While proclamations are not official policy or legislation—they’re typically used to raise awareness on an issue—they’re an easy way to begin conversations with local leadership and get important issues on their radar. Because they’re not official legislation, the barrier to entry for official proclamations is low and the process is usually accessible. Get in contact with your local mayor’s office, city commissioners, or city council to inquire about your locality’s process. That’s me in the picture with a proclamation issued by Mayor Kelly-Girtz of Athens–Clarke County in recognition of National Suicide Prevention Week!

References

1. CDC. Facts about suicide. Suicide Prevention. Atlanta: CDC. Available at: www.cdc.gov/suicide/facts/index.html. Accessed December 16, 2022.

2. Bachmann S. Epidemiology of suicide and the psychiatric perspective. Int J Environ Res Public Health. 2018;15(7):1425.

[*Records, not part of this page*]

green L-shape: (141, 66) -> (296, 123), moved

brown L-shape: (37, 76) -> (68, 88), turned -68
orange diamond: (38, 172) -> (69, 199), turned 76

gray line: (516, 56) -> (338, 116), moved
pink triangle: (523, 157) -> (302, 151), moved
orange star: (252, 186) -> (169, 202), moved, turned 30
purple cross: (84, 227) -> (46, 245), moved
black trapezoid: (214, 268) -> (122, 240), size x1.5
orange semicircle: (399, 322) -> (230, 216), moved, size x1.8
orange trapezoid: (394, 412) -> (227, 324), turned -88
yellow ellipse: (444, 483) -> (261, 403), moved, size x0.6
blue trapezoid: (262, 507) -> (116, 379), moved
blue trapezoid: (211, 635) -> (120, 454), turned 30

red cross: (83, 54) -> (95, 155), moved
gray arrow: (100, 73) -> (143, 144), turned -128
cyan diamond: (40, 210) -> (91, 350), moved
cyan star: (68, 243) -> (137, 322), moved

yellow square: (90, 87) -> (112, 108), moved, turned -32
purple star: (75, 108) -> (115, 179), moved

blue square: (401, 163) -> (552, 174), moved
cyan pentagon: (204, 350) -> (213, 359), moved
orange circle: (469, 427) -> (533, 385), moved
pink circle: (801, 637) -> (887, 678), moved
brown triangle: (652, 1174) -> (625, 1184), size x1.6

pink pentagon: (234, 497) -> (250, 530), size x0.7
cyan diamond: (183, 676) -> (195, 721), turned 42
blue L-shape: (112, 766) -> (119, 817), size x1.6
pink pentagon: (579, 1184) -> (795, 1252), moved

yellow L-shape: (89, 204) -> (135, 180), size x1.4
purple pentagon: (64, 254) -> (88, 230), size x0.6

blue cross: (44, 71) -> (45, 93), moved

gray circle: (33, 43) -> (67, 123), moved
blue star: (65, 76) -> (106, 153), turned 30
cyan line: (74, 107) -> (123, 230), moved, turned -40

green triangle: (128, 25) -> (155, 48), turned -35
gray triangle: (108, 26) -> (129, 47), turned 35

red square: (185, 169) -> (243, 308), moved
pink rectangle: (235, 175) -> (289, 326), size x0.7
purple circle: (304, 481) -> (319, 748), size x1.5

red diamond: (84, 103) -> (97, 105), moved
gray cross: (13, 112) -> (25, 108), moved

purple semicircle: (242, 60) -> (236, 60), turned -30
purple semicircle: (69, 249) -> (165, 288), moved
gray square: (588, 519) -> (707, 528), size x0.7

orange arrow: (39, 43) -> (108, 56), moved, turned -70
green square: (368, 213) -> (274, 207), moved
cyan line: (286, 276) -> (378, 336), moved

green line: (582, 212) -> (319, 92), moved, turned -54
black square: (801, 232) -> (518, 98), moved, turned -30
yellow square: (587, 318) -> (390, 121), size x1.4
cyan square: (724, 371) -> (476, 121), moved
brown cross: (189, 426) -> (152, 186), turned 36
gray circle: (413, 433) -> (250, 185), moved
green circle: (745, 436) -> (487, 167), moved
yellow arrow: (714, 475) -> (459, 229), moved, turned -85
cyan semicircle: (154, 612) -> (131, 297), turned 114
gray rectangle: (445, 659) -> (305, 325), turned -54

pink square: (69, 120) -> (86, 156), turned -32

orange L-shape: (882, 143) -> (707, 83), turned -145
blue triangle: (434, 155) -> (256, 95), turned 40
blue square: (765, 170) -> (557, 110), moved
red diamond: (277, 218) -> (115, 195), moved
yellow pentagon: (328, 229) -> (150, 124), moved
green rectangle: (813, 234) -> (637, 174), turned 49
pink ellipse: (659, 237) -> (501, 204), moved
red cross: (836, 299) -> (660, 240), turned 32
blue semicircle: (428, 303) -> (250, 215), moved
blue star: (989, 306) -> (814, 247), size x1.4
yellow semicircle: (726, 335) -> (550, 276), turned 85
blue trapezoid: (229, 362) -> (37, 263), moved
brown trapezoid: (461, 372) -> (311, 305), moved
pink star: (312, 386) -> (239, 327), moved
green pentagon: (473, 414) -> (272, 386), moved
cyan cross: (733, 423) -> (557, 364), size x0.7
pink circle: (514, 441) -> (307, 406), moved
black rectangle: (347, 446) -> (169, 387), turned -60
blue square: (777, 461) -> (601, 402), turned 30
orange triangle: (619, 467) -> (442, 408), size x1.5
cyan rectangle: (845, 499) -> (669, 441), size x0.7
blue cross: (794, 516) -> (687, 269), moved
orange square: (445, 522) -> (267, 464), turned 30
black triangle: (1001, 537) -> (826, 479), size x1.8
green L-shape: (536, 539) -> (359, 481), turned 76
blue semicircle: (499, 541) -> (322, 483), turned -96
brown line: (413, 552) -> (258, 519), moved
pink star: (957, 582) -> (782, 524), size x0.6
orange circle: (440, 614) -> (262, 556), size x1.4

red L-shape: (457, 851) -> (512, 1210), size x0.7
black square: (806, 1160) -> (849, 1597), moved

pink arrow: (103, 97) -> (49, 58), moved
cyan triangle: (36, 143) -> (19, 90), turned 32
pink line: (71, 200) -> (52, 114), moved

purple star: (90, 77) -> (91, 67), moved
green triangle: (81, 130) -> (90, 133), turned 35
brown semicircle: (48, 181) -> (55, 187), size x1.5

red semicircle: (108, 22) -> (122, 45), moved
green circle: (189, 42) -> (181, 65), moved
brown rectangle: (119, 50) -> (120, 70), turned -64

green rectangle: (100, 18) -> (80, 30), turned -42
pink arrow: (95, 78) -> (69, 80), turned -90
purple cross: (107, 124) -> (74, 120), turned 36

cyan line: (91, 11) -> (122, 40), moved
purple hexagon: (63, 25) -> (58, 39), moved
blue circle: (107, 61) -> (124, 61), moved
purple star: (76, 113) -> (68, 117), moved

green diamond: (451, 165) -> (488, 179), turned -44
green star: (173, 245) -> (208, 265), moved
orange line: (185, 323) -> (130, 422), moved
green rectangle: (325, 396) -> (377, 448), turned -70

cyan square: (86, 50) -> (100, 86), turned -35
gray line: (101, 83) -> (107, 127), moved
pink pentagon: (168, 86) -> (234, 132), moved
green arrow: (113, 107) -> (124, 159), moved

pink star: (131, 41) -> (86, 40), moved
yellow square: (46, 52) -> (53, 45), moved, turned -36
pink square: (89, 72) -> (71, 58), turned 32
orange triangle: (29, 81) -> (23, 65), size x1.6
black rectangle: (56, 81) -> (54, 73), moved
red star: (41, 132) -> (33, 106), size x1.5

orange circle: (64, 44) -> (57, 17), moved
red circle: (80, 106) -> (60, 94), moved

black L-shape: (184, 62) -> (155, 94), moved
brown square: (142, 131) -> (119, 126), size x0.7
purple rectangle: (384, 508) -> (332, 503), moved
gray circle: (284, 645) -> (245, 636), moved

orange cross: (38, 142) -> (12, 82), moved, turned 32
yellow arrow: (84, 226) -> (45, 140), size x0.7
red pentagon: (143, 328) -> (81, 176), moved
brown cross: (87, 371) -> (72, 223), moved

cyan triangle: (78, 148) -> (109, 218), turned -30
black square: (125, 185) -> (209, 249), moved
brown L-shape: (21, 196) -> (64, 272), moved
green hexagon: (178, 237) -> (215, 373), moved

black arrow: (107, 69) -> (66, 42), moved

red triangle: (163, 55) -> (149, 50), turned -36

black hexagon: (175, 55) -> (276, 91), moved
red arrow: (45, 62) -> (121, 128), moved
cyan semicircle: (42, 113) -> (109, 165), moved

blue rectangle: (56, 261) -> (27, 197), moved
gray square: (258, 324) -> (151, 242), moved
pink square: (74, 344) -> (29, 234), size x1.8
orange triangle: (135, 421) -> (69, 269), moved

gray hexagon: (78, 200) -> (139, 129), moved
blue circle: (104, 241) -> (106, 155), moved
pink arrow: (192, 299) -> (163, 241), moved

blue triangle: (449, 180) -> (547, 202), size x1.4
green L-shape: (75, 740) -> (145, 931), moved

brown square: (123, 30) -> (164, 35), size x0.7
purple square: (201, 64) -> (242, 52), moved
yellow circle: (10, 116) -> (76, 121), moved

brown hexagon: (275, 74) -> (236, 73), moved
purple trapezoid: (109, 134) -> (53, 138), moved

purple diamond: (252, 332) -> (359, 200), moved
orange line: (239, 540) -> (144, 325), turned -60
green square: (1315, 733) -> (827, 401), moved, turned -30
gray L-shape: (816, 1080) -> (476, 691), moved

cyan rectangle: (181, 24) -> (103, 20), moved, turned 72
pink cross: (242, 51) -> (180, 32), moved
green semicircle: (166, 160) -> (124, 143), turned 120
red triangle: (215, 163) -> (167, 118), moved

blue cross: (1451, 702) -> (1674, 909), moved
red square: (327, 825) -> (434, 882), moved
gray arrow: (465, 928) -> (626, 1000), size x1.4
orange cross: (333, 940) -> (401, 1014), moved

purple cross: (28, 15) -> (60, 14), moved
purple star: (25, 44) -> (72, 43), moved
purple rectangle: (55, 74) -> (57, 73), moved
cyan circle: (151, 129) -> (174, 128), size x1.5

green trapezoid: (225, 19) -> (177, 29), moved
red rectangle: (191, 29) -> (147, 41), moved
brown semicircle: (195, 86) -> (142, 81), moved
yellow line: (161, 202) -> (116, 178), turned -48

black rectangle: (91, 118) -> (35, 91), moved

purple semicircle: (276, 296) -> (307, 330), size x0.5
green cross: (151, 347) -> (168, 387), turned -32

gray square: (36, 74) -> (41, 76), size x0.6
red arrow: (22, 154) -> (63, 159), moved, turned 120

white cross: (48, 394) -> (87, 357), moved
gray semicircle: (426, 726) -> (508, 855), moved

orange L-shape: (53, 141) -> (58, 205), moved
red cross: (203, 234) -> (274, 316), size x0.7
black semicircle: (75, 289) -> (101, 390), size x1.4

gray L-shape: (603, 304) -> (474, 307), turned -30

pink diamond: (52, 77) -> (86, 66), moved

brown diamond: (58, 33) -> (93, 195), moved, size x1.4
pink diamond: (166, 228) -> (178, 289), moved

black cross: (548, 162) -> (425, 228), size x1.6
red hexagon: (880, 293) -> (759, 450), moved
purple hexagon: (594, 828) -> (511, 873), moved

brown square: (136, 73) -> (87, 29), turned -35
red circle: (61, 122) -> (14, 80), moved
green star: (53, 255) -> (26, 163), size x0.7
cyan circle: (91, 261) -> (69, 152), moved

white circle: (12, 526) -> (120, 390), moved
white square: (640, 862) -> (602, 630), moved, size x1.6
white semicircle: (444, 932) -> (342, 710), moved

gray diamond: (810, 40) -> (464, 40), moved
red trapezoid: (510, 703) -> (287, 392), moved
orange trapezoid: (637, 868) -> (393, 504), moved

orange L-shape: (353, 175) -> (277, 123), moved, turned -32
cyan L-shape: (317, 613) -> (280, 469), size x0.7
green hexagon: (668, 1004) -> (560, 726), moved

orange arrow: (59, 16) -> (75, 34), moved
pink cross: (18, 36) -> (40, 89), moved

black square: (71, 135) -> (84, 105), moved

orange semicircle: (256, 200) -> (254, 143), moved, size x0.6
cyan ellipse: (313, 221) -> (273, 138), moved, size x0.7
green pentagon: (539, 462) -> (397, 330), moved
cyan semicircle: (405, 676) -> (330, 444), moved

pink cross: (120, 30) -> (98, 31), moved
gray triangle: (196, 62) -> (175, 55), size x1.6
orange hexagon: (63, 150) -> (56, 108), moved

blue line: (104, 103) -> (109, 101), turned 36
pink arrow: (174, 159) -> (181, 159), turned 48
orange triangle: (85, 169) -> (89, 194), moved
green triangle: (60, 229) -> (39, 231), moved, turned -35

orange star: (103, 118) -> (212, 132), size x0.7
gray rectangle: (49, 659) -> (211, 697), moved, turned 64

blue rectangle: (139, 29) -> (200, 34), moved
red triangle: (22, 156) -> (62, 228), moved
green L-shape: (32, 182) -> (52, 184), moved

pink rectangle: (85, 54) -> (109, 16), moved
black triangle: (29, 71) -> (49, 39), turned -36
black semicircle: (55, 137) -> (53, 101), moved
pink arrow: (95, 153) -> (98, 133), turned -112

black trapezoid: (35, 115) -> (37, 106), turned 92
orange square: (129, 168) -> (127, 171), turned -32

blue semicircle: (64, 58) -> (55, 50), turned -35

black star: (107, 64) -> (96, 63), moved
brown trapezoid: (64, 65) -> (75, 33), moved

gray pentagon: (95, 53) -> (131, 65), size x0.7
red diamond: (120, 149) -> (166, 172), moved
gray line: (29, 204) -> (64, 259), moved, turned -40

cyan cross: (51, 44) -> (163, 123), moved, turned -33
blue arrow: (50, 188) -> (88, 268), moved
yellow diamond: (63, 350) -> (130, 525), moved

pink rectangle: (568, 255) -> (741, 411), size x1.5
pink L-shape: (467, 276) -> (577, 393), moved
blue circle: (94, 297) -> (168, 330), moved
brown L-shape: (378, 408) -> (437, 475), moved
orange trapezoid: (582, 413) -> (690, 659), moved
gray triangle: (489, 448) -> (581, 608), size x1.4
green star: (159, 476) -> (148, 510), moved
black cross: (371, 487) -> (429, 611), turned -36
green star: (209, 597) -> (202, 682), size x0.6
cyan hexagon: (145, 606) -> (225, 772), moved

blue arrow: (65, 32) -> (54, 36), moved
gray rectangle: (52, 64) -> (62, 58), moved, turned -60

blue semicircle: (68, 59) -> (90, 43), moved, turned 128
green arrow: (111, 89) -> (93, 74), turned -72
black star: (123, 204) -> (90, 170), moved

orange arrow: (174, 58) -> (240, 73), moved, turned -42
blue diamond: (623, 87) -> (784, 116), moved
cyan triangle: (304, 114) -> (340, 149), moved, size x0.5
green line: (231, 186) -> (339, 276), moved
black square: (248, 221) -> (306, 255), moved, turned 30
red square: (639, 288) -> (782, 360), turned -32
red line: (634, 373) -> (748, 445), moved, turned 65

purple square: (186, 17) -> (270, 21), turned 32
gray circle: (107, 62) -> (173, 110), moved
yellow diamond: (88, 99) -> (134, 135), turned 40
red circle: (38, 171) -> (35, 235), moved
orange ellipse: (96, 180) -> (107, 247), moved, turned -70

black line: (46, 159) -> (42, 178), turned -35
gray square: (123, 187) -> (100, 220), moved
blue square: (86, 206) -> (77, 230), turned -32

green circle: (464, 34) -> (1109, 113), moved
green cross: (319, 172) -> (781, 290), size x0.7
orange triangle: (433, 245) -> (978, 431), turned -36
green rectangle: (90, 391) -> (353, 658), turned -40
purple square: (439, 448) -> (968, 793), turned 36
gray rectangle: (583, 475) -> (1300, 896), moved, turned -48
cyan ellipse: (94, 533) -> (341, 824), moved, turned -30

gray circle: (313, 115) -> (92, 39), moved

3. Carpenter DM, Lavigne JE, Roberts CA, et al. A review of suicide prevention programs and training policies for pharmacists. JAPhA. 2018;58(5):522–9.

4. Kassir H, Eaton H, Ferguson M, et al. Role of the pharmacist in suicide prevention: Primely positioned to intervene. J Pharm Pract Res. 2019;49(6):567–9.

5. Stone D, Holland K, Bartholow B, et al. Preventing Suicide: A Technical Package of Policies, Programs, and Practices. National Center for Injury Prevention and Control; 2017.

6. Cates ME, Cochran Hodges JR, Woolley TW. Pharmacists' attitudes, interest, and perceived skills regarding suicide prevention. Ment Health Clin. 2019;9(1):30–5.